(What the task asks): In the data that follows, find the line with "Variance of log Histogram: 68 -> 80"; transcribe it, every later line up to the one with "BUKEDDE: 33 -> 36.96", and that line as well, exactly and with no others.

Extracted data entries
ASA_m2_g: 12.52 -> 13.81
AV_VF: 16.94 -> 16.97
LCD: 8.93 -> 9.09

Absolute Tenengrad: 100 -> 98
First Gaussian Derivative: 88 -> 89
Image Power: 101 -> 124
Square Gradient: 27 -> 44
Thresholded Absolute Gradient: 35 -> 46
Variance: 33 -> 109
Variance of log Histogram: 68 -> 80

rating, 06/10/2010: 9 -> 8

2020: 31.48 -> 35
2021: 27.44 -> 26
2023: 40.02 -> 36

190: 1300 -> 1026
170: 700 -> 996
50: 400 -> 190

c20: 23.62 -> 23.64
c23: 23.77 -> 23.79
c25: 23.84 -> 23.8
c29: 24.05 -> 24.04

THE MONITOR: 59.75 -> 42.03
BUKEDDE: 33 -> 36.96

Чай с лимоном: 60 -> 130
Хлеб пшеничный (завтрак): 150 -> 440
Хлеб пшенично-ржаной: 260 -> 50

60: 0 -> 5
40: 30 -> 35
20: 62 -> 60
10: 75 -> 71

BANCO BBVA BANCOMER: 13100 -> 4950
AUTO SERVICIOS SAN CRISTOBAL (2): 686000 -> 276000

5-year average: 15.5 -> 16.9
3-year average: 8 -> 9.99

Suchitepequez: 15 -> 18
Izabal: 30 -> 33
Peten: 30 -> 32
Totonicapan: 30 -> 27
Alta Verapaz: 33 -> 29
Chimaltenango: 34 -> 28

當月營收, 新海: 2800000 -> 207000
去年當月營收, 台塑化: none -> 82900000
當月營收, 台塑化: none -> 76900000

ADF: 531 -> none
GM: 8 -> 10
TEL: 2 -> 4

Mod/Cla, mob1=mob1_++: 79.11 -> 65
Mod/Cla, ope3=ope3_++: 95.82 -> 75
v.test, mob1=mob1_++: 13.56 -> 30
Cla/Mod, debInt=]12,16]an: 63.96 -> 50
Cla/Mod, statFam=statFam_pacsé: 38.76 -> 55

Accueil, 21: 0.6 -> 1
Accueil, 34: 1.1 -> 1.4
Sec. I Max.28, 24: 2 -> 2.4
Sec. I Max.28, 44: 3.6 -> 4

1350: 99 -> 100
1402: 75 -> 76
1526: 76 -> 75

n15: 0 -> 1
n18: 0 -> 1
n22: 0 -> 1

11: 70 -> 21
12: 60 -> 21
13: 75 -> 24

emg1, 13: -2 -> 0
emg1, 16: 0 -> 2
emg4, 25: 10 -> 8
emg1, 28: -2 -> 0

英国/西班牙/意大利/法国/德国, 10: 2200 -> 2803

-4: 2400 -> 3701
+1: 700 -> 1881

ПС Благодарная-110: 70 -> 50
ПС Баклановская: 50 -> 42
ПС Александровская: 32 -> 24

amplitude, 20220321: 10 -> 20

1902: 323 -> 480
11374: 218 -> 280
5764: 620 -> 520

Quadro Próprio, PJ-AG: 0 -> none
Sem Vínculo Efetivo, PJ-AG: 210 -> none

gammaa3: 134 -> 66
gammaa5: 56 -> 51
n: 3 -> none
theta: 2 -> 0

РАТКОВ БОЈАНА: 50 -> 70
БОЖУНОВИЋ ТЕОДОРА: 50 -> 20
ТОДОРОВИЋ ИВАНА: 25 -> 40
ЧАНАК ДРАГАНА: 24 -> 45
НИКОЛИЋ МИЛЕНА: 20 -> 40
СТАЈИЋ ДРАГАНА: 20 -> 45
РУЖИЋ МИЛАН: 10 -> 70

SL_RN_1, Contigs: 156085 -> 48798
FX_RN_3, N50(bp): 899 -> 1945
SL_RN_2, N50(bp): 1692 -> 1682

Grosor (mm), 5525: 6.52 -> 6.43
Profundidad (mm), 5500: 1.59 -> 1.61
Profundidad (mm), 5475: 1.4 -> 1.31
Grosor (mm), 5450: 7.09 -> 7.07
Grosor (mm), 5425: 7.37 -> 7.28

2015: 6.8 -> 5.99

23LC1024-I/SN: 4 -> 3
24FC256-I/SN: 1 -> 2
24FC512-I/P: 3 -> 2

(Worked solution):
Variance of log Histogram: 68 -> 80

rating, 06/10/2010: 9 -> 8

2020: 31.48 -> 35
2021: 27.44 -> 26
2023: 40.02 -> 36

190: 1300 -> 1026
170: 700 -> 996
50: 400 -> 190

c20: 23.62 -> 23.64
c23: 23.77 -> 23.79
c25: 23.84 -> 23.8
c29: 24.05 -> 24.04

THE MONITOR: 59.75 -> 42.03
BUKEDDE: 33 -> 36.96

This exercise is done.